Le changement climatique pourrait provoquer la mort de millions de personnes d'ici vingt ans en raison de ses effets sur la malnutrition et les maladies, estiment des experts réunis à Libreville pour une conférence interministérielle sur la santé et l'environnement en Afrique.

«Hippocrate disait déjà que pour étudier la médecine, il fallait étudier le climat. Le changement climatique aura des effets directs et indirects sur la santé des gens. Directs avec des désastres, des inondations, des sécheresses, mais aussi indirects avec les maladies», analyse le médecin espagnol Maria Neira, directrice du département Santé publique et environnement à l'Organisation mondiale de la santé (OMS).

«Entre le milieu des années 1970 et les années 2000, le changement climatique a été responsable d'environ 150 000 morts supplémentaires par an. Il touche de manière écrasante les populations les plus pauvres. Selon nos estimations, les chiffres devraient croître, et encore nous ne prenons en compte qu'une partie des causes (de morts dus au changement climatique).

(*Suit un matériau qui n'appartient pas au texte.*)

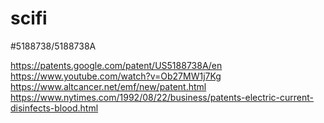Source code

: # scifi


#5188738/5188738A 

https://patents.google.com/patent/US5188738A/en	
https://www.youtube.com/watch?v=Ob27MW1j7Kg
https://www.altcancer.net/emf/new/patent.html
https://www.nytimes.com/1992/08/22/business/patents-electric-current-disinfects-blood.html
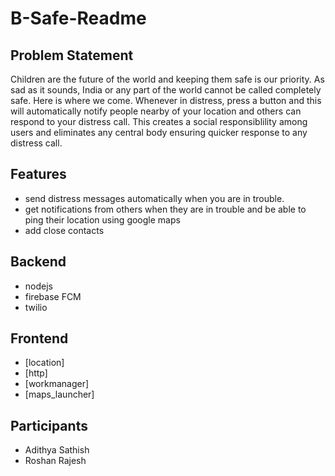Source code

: # B-Safe-Readme

## Problem Statement

Children are the future of the world and keeping them safe is our priority. As sad as it sounds, India or any part of the world cannot be called completely safe. Here is where we come. Whenever in distress, press a button and this will automatically notify people nearby of your location and others can respond to your distress call. This creates a social responsiblility among users and eliminates any central body ensuring quicker response to any distress call. 

## Features

* send distress messages automatically when you are in trouble.
* get notifications from others when they are in trouble and be able to ping their location using google maps
* add close contacts 

## Backend

* nodejs
* firebase FCM
* twilio

## Frontend

* [location]
* [http]
* [workmanager]
* [maps_launcher]

## Participants

* Adithya Sathish
* Roshan Rajesh
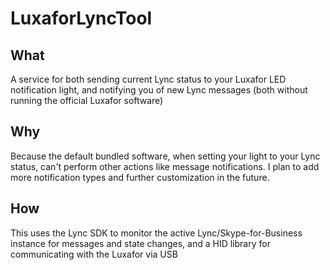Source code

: # LuxaforLyncTool

## What
A service for both sending current Lync status to your Luxafor LED notification light, and notifying you of new Lync messages (both without running the official Luxafor software)

## Why
Because the default bundled software, when setting your light to your Lync status, can't perform other actions like message notifications.
I plan to add more notification types and further customization in the future.

## How
This uses the Lync SDK to monitor the active Lync/Skype-for-Business instance for messages and state changes, and a HID library for communicating with the Luxafor via USB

Ce n'est que la partie immergée de l'iceberg», affirme à l'AFP le chercheur Diarmid Campbell-Lendrum, spécialiste du sujet à l'OMS.

«À ce rythme là», le nombre de morts, causés directement par le changement climatique, se chiffrera en millions «d'ici à vingt ans», estime-t-il en marge de la première conférence interministérielle sur la santé et l'environnement en Afrique, qui se tient cette semaine.

Le paludisme, qui fait environ un million de morts par an et touche plusieurs millions de personnes, devrait progresser. «Nous avons déjà un gros problème de paludisme, et le changement climatique va le rendre encore plus difficile. La température influe sur la survie des moustiques et sur les parasites (qui transmettent le paludisme) à l'intérieur des moustiques. En gros, plus il fait chaud et plus le taux d'infection est haut», explique le Dr. Campbell-Lendrum.

Avec l'augmentation des températures et la fréquence accrue des inondations, le paludisme apparaît déjà dans des régions ou à des altitudes où des cas n'avaient pas été signalés jusqu'à présent.

Autre source d'inquiétude, les maladies diarrhéiques. Là encore, la température joue un rôle crucial. «Dans de nombreux cas, la bactérie qui infecte l'eau ou la nourriture survit mieux à une température plus élevée. Mais, l'augmentation du nombre d'inondations et surtout de sécheresses va contaminer les sources d'eau. Par exemple, en période de sécheresse, les gens stockent de l'eau pendant plus longtemps ou se lavent moins les mains», explique le chercheur.

«Un de nos plus gros soucis est la sous-nutrition. C'est le principal facteur de mauvaise santé et elle tue 3,5 million de personnes par an. (Avec le changement climatique), la production alimentaire devrait augmenter légèrement dans les pays riches mais devrait baisser autour de l'Equateur. Ceux qui en ont le plus besoin en auront moins», souligne le Dr Campbell-Lendrum.

Toutefois, comme le souligne Banon Siaka, un ingénieur du Burkina Faso, «on est d'accord sur le constat mais il y a un défi: comment se développer et moins polluer? C'est difficile».

«Les pays africains sont ceux qui ont le moins contribué au changement climatique et ce sont eux qui en souffrent le plus», fait remarquer le Dr Neira.

«Nous ne voulons en aucun cas compromettre la lutte contre la pauvreté dans les pays les plus pauvres. Les pays riches, qui ont contribué à la plus grande partie du problème, doivent faire le premier pas», estime le Dr Campbell-Lendrum.

«Des exemples de développement durable peuvent permettre à la fois de réduire les émissions de gaz à effet de serre et améliorer la santé», assure-t-il. «Ce n'est pas un choix entre développer et ne pas développer mais comment développer.»